In philosophy 101 most instructors cover a quantum shift in how people perceive reality. There is no consensus on when this really took place; generally speaking it is dated back to the mid-1600s, and it is referred to as The Enlightenment, which is enormously ironic because it really has been exactly the antithesis of that in so many ways. My college professor who introduced it, said that it really began with DesCartes’ proclamation that, “I think, therefore I am.” It was indeed a release from religious tyranny in which the clerics dictated the nature of reality, killed those who dared to disagree, and dominated western civilization in ways that still echo today. But, the exaltation of logic and reason to the throne of power and authority, as ‘bringers of truth’, is almost as blind as what preceded it. In a society that has gone up into its head to find ‘truth’, you have created the ability to justify and act out all manner of despotic ideas. We use this reliance on logic to justify pretty much whatever we want. I cannot do an explanation of that statement justice in this limited space, but the net result is that much of what goes on under the banner of being ‘reasonable’……is heartless and inhumane. I will spend time laying out why I feel this way, but not right now.
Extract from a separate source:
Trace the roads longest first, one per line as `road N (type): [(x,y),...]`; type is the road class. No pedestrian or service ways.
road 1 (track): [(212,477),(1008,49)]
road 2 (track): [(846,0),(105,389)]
My point at this moment is: art—the faithful mirror of ‘who we are’-- has become heartless too. The magic has gone out of it and we now have something that is vapid and unemotional, pinning its legitimacy on inane bulls**t and innuendo, like the critique of Twombly’s painting above.

Maybe I had to be broken. Perhaps it was a vital part of the process of proclaiming that for me….and the millions of people who now feel dissociated from painting and art in general….the Emperor is as buck naked as ever.

But, I have a plan. And I am working on repairing my broken ideals….and my broken Heart.